A 2015 survey revealed that the Duluth Police Department had nearly 600 untested sexual assault kits in its evidence room - the highest number among any law enforcement agency in the state.
As Mayor Emily Larson put it, the city was “called out for our delinquency.”
“We have a history as a city of being a really proactive community that is working towards helping people who have experienced violence find a new path forward,” she said. “It wasn’t in line with who we are to have these sex assault kits go untested and to have cases go so long without being touched.”
Three years after that state-mandated inventory, police have turned over the final batch of kits to the Minnesota Bureau of Criminal Apprehension.
The elimination of the backlog is the result of a partnership between the BCA and local police, prosecutors and victims’ advocates, with the support of significant federal funding.
Officials said Monday that the Sexual Assault Kit Initiative, as it is formally known, has led to criminal charges against nine people - and, perhaps more importantly, new procedures to ensure that kits never again sit on the shelf for 25 years.

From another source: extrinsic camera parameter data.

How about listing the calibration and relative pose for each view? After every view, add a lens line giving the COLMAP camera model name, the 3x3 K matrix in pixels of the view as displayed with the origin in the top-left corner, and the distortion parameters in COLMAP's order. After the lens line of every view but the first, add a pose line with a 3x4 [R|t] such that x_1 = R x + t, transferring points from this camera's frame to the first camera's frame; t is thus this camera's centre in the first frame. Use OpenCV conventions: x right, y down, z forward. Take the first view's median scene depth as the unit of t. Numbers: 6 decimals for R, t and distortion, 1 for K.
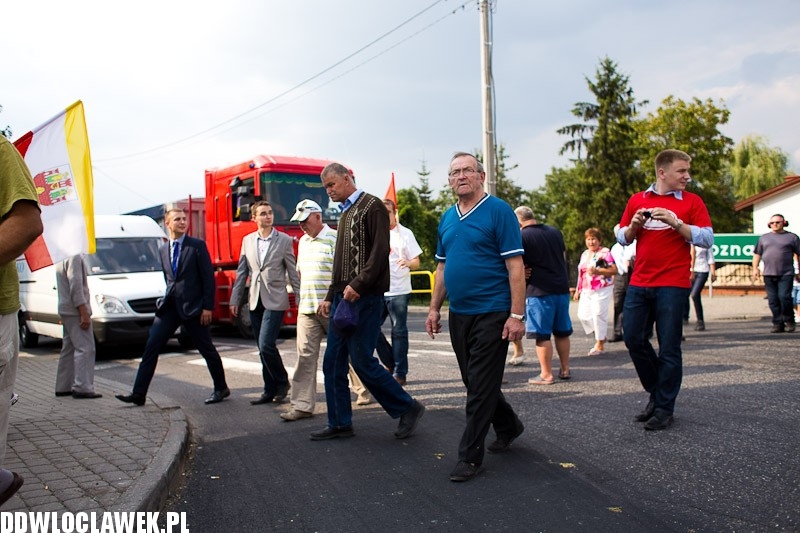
lens RADIAL K [[640.2, 0, 415.7], [0, 640.2, 268.4], [0, 0, 1]] dist [-0.071431, 0.136310]
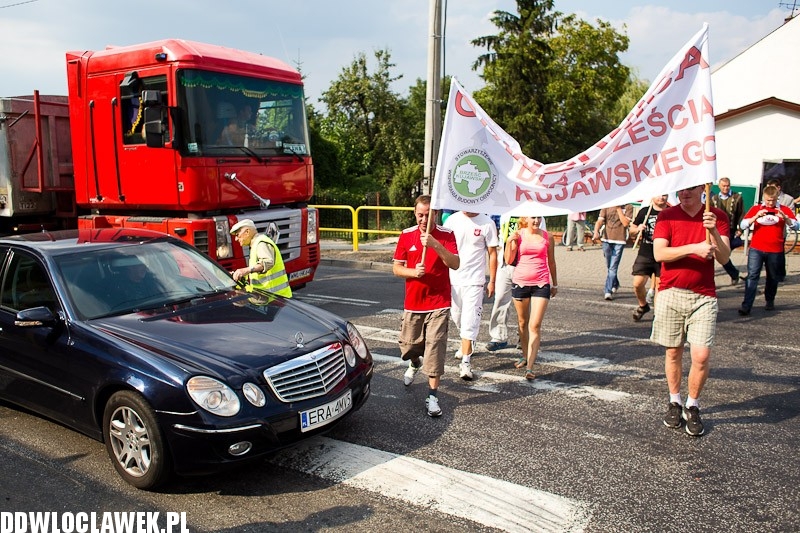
lens RADIAL K [[634.4, 0, 400.8], [0, 634.4, 269.0], [0, 0, 1]] dist [-0.103559, 0.135040]
pose [[0.968588, 0.007773, 0.248551, -0.084897], [-0.044315, 0.988908, 0.141768, -0.024363], [-0.244693, -0.148329, 0.958188, 0.152203]]
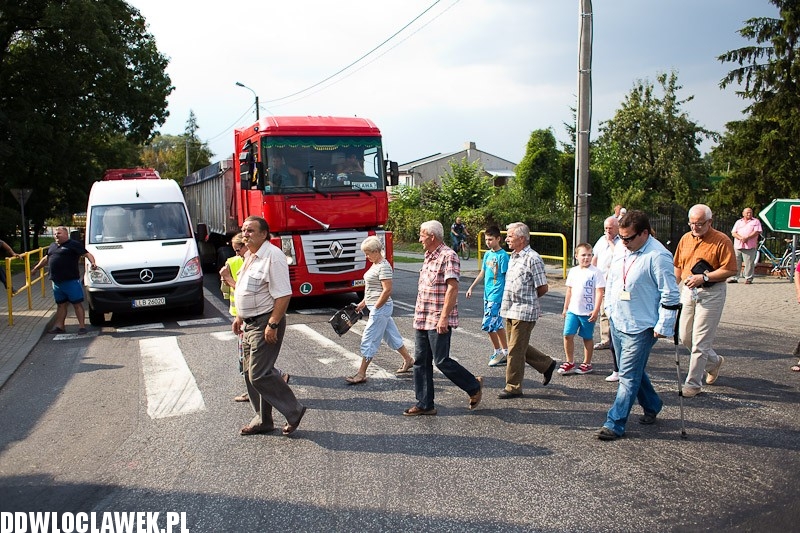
lens RADIAL K [[634.4, 0, 400.8], [0, 634.4, 269.0], [0, 0, 1]] dist [-0.103559, 0.135040]
pose [[0.936639, 0.060830, -0.344975, 0.131571], [-0.020771, 0.992719, 0.118651, -0.033173], [0.349680, -0.103967, 0.931082, 0.087386]]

“The systems have failed survivors and victims in many ways,” she said. “The SAKI project has been here to help rectify that and make sure there are changes in the future so this never happens again, and all of our partners are committed to that.”
The reasons for the backlog varied. A victim may have dropped out of contact or decided against moving forward. In some cases, kits were deemed unlikely to contain evidentiary value. Other times, it was a simple matter of priority amid a high caseload.
The BCA, which maintains the state’s crime labs, initially agreed to take on batches of 10 kits at a time. But with the testing process often taking three or four months, the backlog figured to go unresolved for years to come.
That was until September, when the agency adopted a new testing method known as “Direct to DNA” - a streamlined approach that allows lab workers to quickly determine whether a sample contains male DNA.
Duluth has been the first to benefit from the new technology, which BCA Superintendent Drew Evans said will be rolled out statewide later this year. The agency is now in possession of all of the city’s kits, though Evans said testing will likely continue into the fall.
Along the way, PAVSA advocates have been reaching out to the victims and offering services or the opportunity to speak with an investigator.
St. Louis County Attorney Mark Rubin said his office has received 14 referrals as a result of the testing of kits and the outreach to victims. Charges have been brought in nine of those cases, with two defendants already pleading guilty.
There is no statute of limitations for sex crimes when DNA evidence has been retained.
“What we’re doing is taking advantage of technology that allows us to go back and do justice,” Rubin said.
The SAKI program is the result of three consecutive grants totalling more than $2 million from the U.S. Department of Justice’s Bureau of Justice Assistance. The funds have provided for dedicated resources including a DPD investigator and PAVSA advocates.
The funding continues through September 2020 - providing two-plus years to follow up on the large number of kits recently submitted to the BCA.
Caroline Palmer, public and legal affairs manager for the Minnesota Coalition Against Sexual Assault, said the work in Duluth has served as a model for other jurisdictions to address backlogs and establish protocols for handling sexual assault investigations.
Palmer said a new law in Minnesota also will assist in those efforts. The legislation, passed unanimously by the Minnesota Legislature and signed into law by Gov. Mark Dayton over the weekend, establishes deadlines for kits and extends the rights of victims.
In cases where a victim agrees to work with police, the legislation gives investigators 10 days to retrieve their tested kit and 60 days to submit it to a forensic laboratory for testing. The new law also allows victims to track the progress of their kits at all stages of the process.
“We now have systems in place, not only in legislation but in our own policies and procedures, to make sure this never happens again,” Tusken said.